Now that I’ve totally lost you, what does it matter? What Calabi conjectured – and Yau proved – is that given these insanely abstruse conditions, the manifold will be sort of flat. Still not totally flat, but flat in a way that just happens to correspond to Einstein’s empty space (no cosmological constant) equations. That is, if you think of this as a sort of spacetime, the equation of general relativity tells you that there’s no mass-energy in it. It’s all just curved, empty space.
A final n.b.: This doesn’t mean there’s no curvature, since “gravitational waves” are solutions of the GR equations in our regular everyday spacetime with no mass-energy present.
Mathochist, you are a credit to these boards. Thanks for the time and effort you put in there.
I hereby cast aspersions on the manhood and/or fortitude of the SDMB’s theoretical physicists, in the hope of goading them into stepping up to the plate also.
I’m a physicist, more computational than theoretical, and this stuff is mostly beyond me. Great explanation, Mathochist!

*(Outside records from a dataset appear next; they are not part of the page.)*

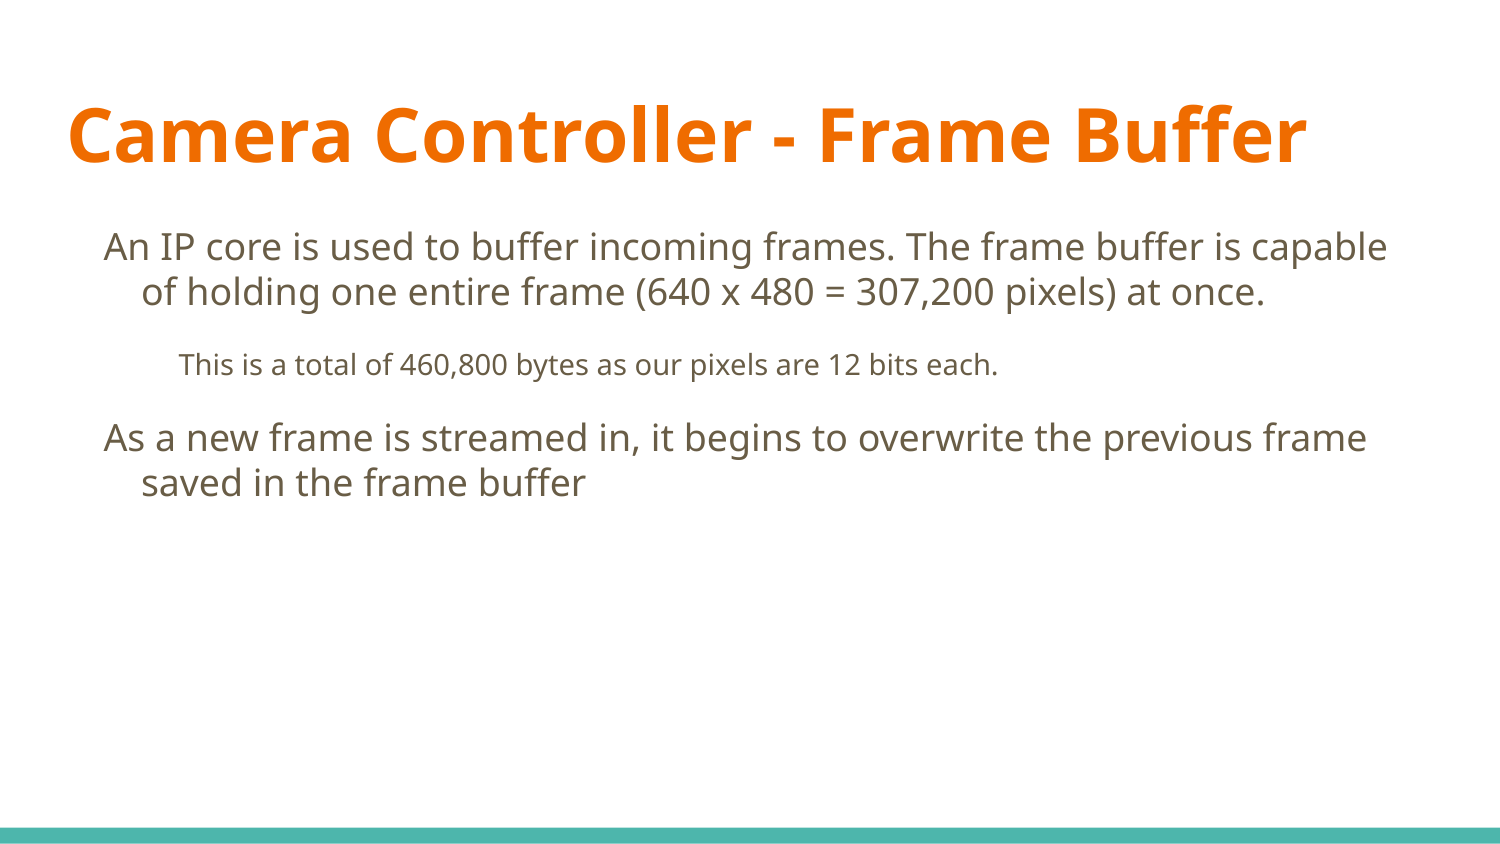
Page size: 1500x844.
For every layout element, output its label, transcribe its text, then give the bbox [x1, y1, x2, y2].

list An IP core is used to buffer incoming frames. The frame buffer is capable of holding one entire frame (640 x 480 = 307,200 pixels) at once. This is a total of 460,800 bytes as our pixels are 12 bits each. As a new frame is streamed in, it begins to overwrite the previous frame saved in the frame buffer [51, 207, 1449, 750]
title Camera Controller - Frame Buffer [51, 72, 1449, 189]
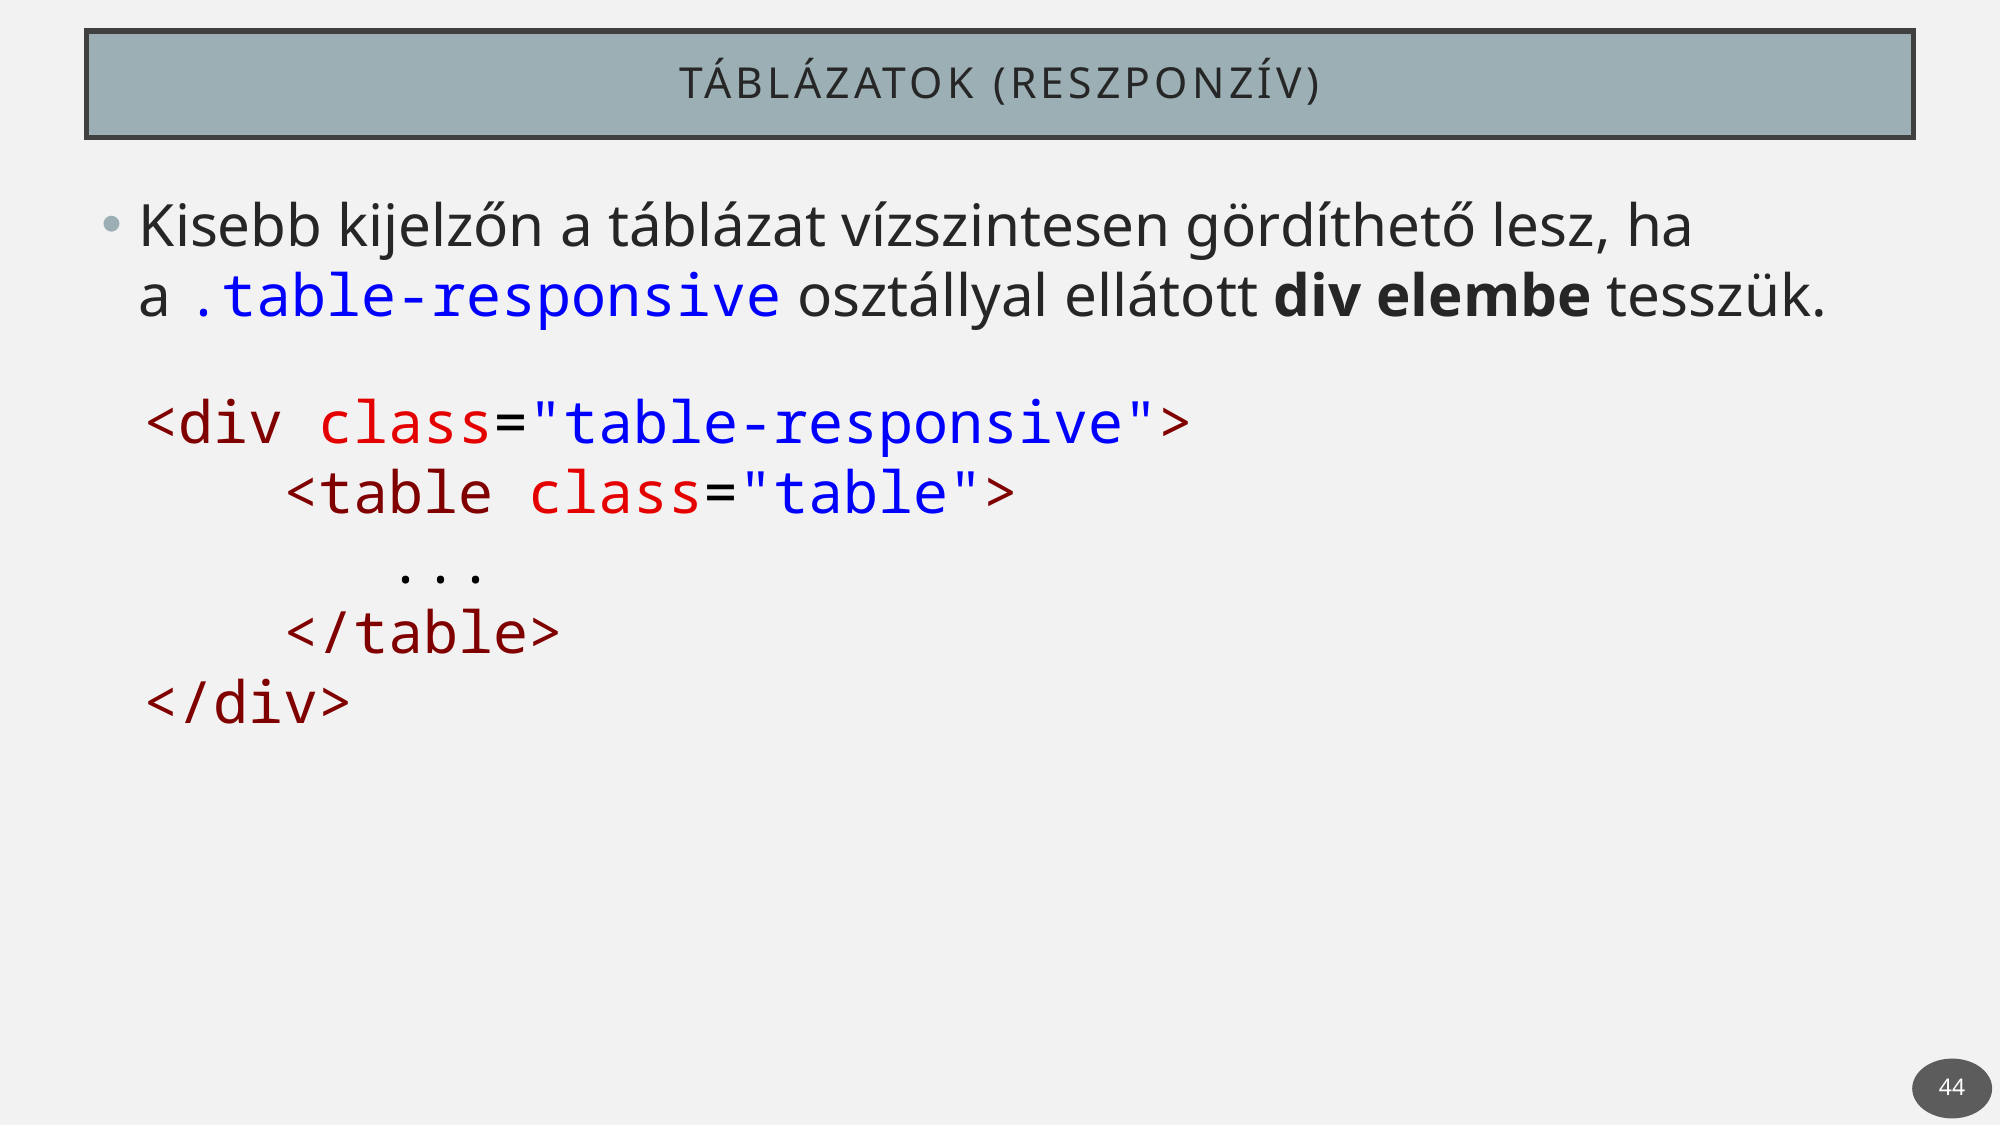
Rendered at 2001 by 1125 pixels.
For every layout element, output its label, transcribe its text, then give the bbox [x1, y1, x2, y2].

One note: I believe “‘gravitational waves’ are solutions of the GR equations in our regular everyday spacetime with no mass-energy present” is incorrect. Gravitational waves have both energy and momentum, but no associated matter (which is probably what you were thinking of).
Gravitational waves are vacuum solutions to the GR equation.

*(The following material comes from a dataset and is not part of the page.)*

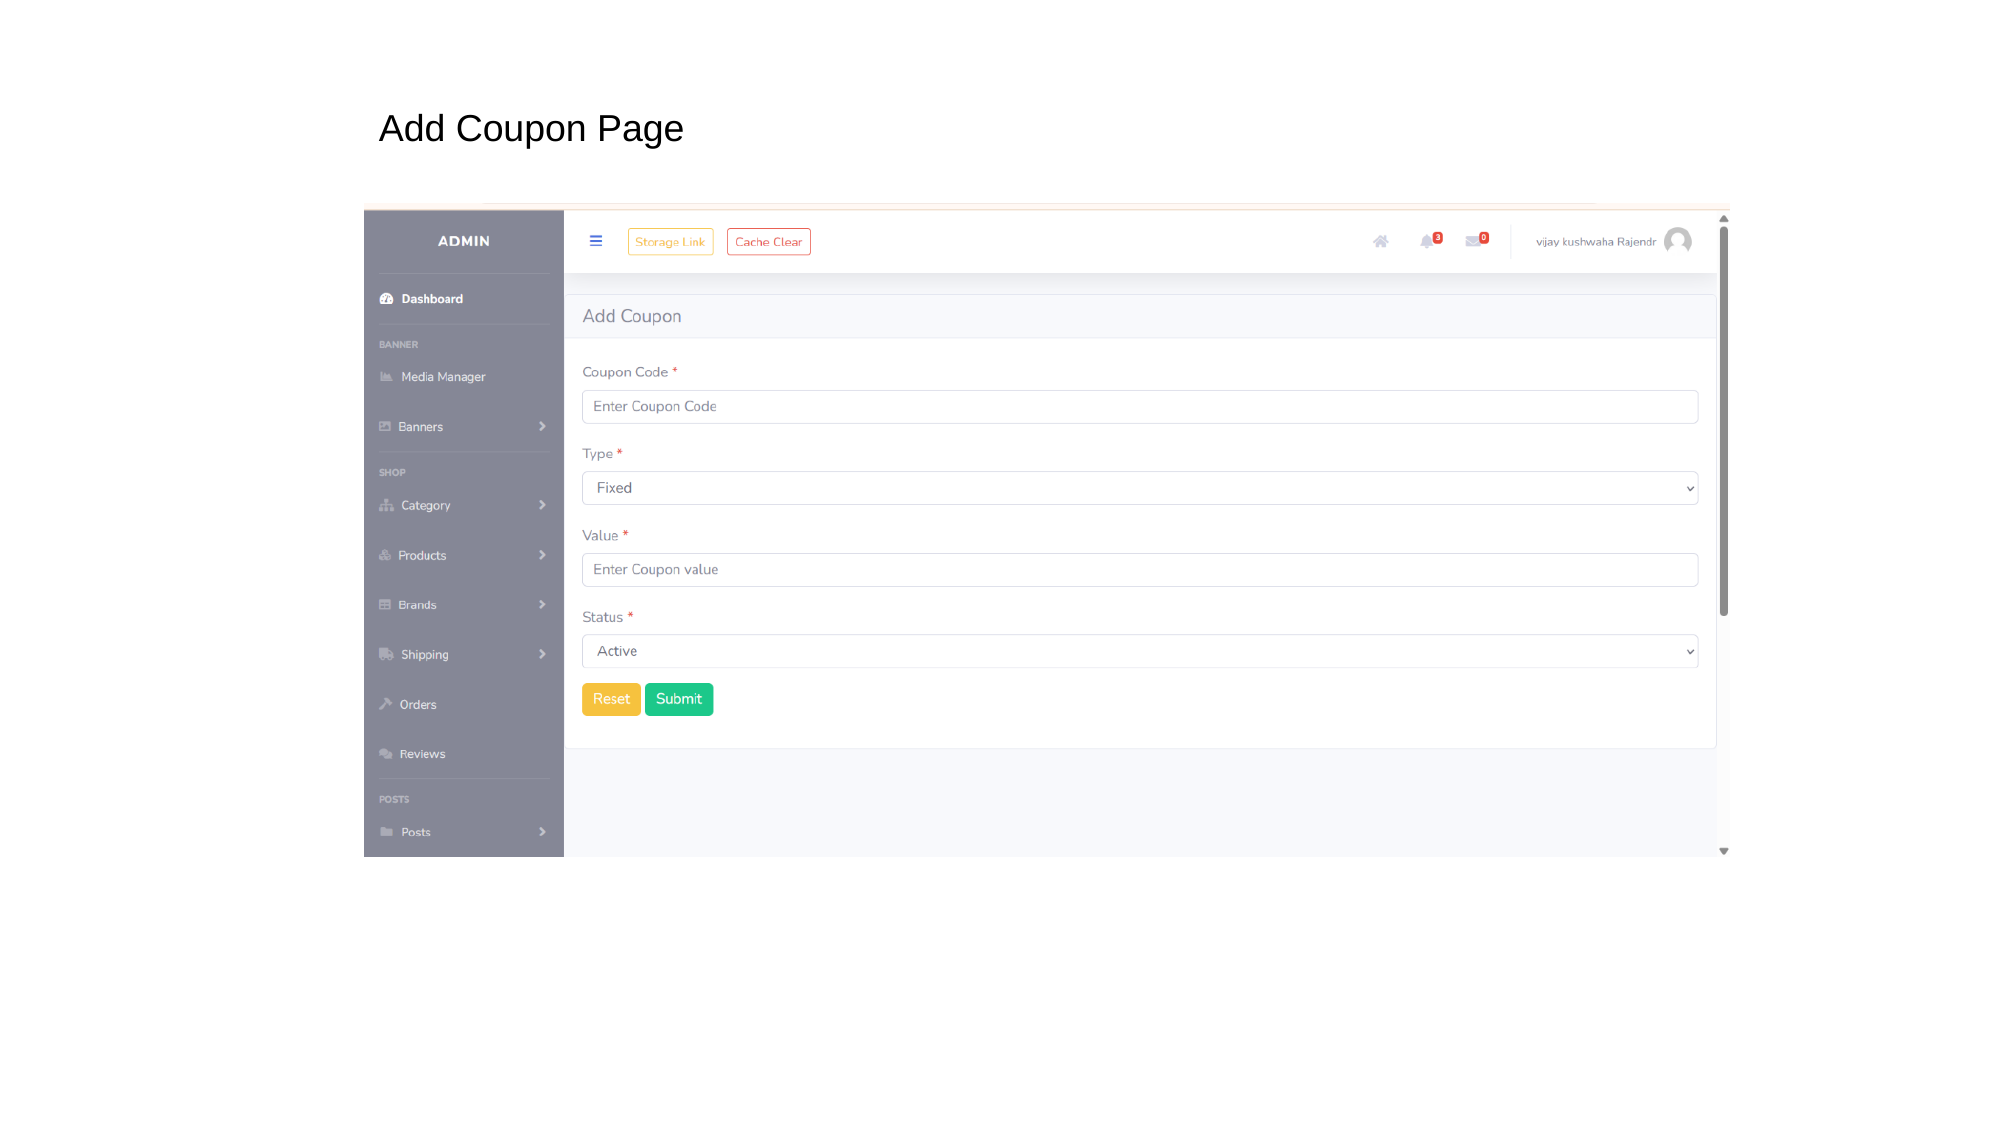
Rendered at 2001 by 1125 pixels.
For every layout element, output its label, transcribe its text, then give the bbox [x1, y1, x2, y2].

text_box Add Coupon Page [364, 96, 1365, 157]
picture [363, 202, 1731, 857]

The Einstein tensor is on one side of the equation, and the stress-energy tensor is on the other. Gravitational waves are solutions of the equation you get when you set the stress-energy equal to zero, so the Einstein tensor must vanish as well. Equivalently (to the vanishing of the Einstein tensor), the Ricci tensor vanishes, and the space is “Ricci flat”, which is the conclusion of the C-Y theorem.
I’ll defer to your mathematics, Mathochist, but I can’t understand how a gravitational wave could not have energy and momentum. How else could they be detectable? Wikipedia’s Gravitational Radiation entry (a non-authoritave cite) indicates that they do.
I understand and agree that gravitational waves are vacuum solutions. After all, they do not require matter. Does the stress-energy tensor only apply to rest mass/energy?
An analogy to electromagnetics: e-m waves are vacuum solutions to Maxwell’s equations, yet they have both energy and momentum.
Ah, looking at Wikipedia’s Stress-energy Tensor, I believe the answer is the tensor represents non-gravitational energy. It is clearly true that a gravitational wave has no non-gravitational mass/energy/momentum. But it does have gravitational energy/momentum. Phew, I feel better now.
More or less. Basically, when physicists talk about “gravitational waves”, they’re really talking about a first-order perturbational solution about some background metric, usually flat spacetime. You can try to define an effective second-order perturbational stress-energy tensor for a gravitational wave, but it’s a rather subtle procedure and I won’t pretend that I thoroughly understand it.
(If perturbation theory isn’t your cup of tea, BTW, let me know and I’ll try to explain it more intuitively.)
Right, but they don’t have charge, which would be a better analogy. Just as Maxwell’s equations can be written as (derivatives of the EM field) = (currents and charges), Einstein’s equations can be written as (derivatives of the metric) = (stress-energy tensor).